La Francia si è inoltre discostata dalla decisione tedesca di sostenere la difesa aerea comune europea che ritiene possa offrire visibilità a delle concorrenti temibili per i suoi sistemi d’arma e rendere saliente la dipendenza del Vecchio Continente dalle filiere anglo-americane in una fase critica. Giovedì 13 ottobre, durante la conferenza dei Ministri della Difesa a Bruxelles è stato approvato il progetto dell’European Sky Shield Initiative, comprendente la Finlandia e quattordici Paesi Nato: Belgio, Bulgaria, Estonia, Germania, Lettonia, Lituania, Norvegia, Paesi Bassi, Regno Unito, Repubblica Ceca, Romania, Slovacchia, Slovenia, e Ungheria. Un asse che comprende buona parte dei nordici clienti e alleati diretti del mercato non francese della Difesa.

“I nuovi sistemi da acquisire saranno in particolare”, nota Formiche, “l’israeliano Arrow-3, lo statunitense Patriot e il tedesco IRIS-T, come ha riferito  la ministra tedesca della difesa Cristine Lambrecht. Sistemi che garantiscono la difesa aerea sia negli strati medio e lungo, sia a corto raggio, a protezione di aree piccole, come ad esempio convogli militari”. Uno schiaffo per la Francia che voleva garantire con il suo ombrello missilistico e nucleare una capacità di Difesa volano di influenza geostrategica. E del resto Parigi ha risposto mettendo nel congelatore gli avanzamenti dei due programmi più caldi per la cooperazione militare franco-tedesca: l’esecutivo di Macron nei giorni scorsi ha presentato il suo bilancio per la Difesa per il 2023 allocando 43,9 miliardi di euro volti a potenziare e rafforzare le proprie forze armate senza desinare risorse extra alla ricerca caccia di sesta generazione Fcas e il carro armato del futuro Mgcs, entrambi sviluppati in sinergia con Berlino.

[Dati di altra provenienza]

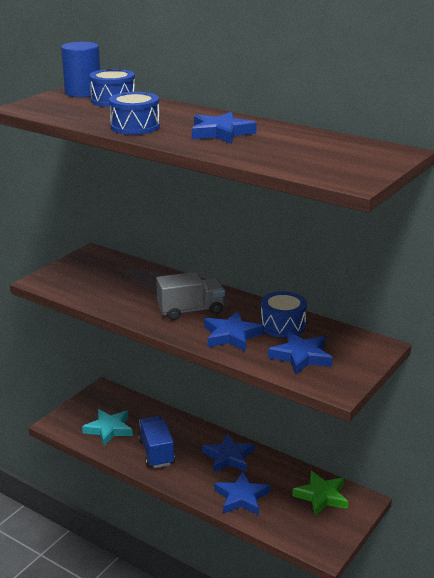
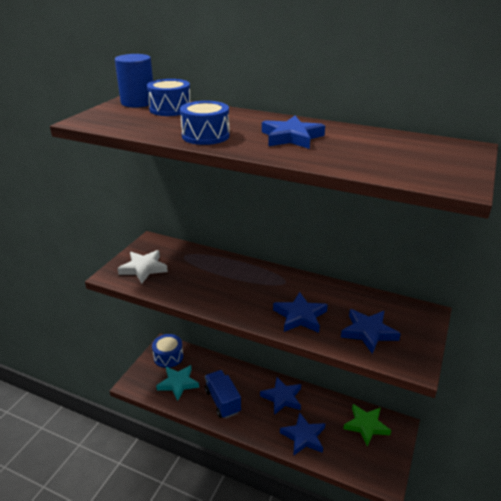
camera: 10 degrees left, 5 degrees up
(76, 278) = (143, 268): none -> white star
(191, 310) = (255, 293): grey truck -> none
(283, 325) = (339, 300): blue drum -> blue drum (168, 357)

Insomma, l’asse franco-tedesco è incrinato su più fronti. Il governo di coalizione tedesco tra Spd, Liberali e Verdi dopo la guerra in Ucraina ha reso sempre più atlantica e sempre meno ortodossa sul fronte europeo la Germania. E chi perde profondità strategica da questi litigi è l’Europa nel suo complesso. Che sulla scia delle conseguenze sistemiche della guerra in Ucraina si trova divisa e, in fin dei conti, sempre più satellite di scelte altrui. Come del resto si prevedeva nei pensatoi strategici statunitensi. Desiderosi di fare dell’Ucraina la tomba delle ambizioni autonomiste dell’asse franco-tedesco. Obiettivo, per ora, centrato.